29. The memorandum of FMC provides as one of its objects that the association is to settle disputes between the members of the affiliate of the company or between persons engaged in the film industry and to arbitrate amongst such contesting parties. Clauses 25 similarly, Clause 49 of the objects (sic) the combine to provide Arbitration and other facilities for the settlement of disputes and differences arising between parties engaged in the production sector in particular and the Film Industry in general. Neither Clause 25 nor Clause 49 can be construed as an Arbitration agreement of an agreement to refer disputes to Arbitration. Clauses 25 and 49 are general provisions amplifying the objects of the Film Makers Combine. FMC may well enforce a decision by subjecting a member who is found to be in breach of its directives or decisions to disciplinary action.
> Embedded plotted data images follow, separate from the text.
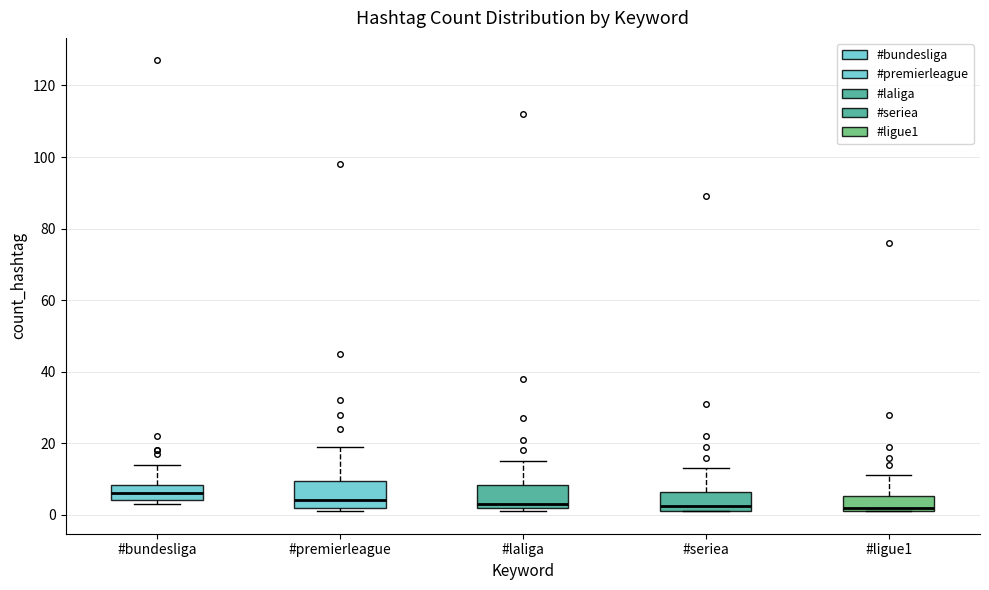

Reading left to right, read every box against the y-axis: the position of its median line, the range the box covers, and the ends of its whiskers. The values are not printed on the chart, so give them approximately, as read against the axis.

#bundesliga: median 6, box 4 to 8, whiskers 4 (just below the box's lower edge) to 14
#premierleague: median 4, box 2 to 10, whiskers 2 (just below the box's lower edge) to 20
#laliga: median 4, box 2 to 8, whiskers 2 (just below the box's lower edge) to 16
#seriea: median 2 (just above the box's lower edge), box 2 to 6, whiskers 2 to 14
#ligue1: median 2 (just above the box's lower edge), box 2 to 6, whiskers 2 to 12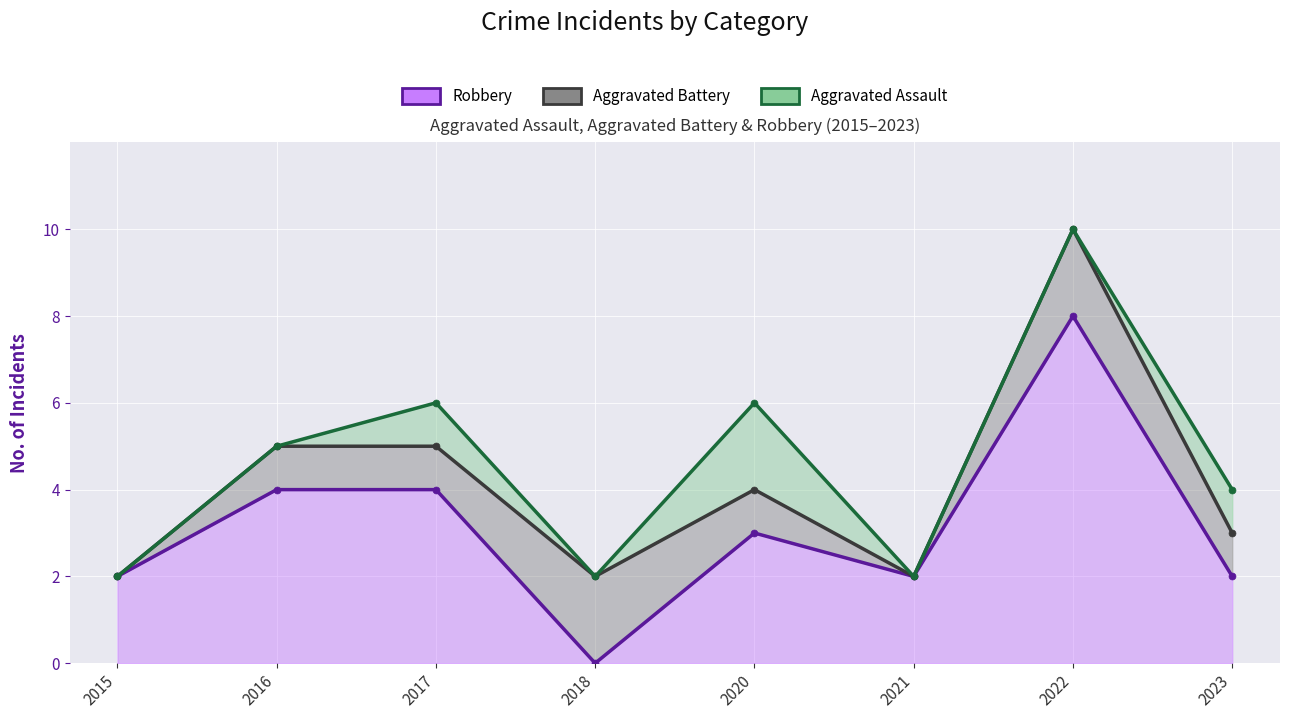

List the labels in order of Aggravated Assault value, smallest first.

2015, 2018, 2021, 2023, 2016, 2017, 2020, 2022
That is how Clause 15 of Articles of Association, for instance, provides that a member, delegate or film producer being a member of Association of the Company may be cautioned, fined suspended or expelled or denied facilities upon failure to implement the directions, decisions, rules and regulations of the company. The Court is not concerned with the exercise of the disciplinary jurisdiction of the Film Makers Combine.

30. In the present case, for the reasons already indicated I am of the view that the decision which has been arrived at by the Film Makers Combine does not have the force of decree of the Court. There was no Arbitration agreement between parties to refer their disputes to Arbitration by FMC. There was in fact no Arbitral proceeding. There is in fact, no Arbitral Award within the meaning of the Arbitration and Conciliation Act, 1996. The Chamber summons thus, has to be made absolute and is accordingly made absolute in terms of prayer Clauses (a), (b) and (c).

31. In pursuance of an ad interim order dated 9th July, 2003, the office was directed to accept a demand draft in the amount of Rs. 26 lakhs on the part of the applicant, which was to remain in deposit in the Court till the Chamber Summons was finally disposed of. Having regard to the conclusion which has been arrived at in the present judgment, the applicant will be at liberty to withdraw the amount so deposited.

32. On the request of learned counsel appearing on behalf of the complainant, who seeks some reasonable time for the complainant to expounds its remedies in appeal, there shall be a direction to the effect that the applicant shall not withdraw the amount of Rs. 26 lakhs which has been deposited in this Court until 31st January, 2004. In, the meantime by consent the Prothonotary and Senior Maser is directed to invest the amount so deposited in any fixed deposit of a nationalised bank for a period of six weeks from today.

33. Parties be given copies of this order only authenticated by the Associate/Personal Secretary of this Court.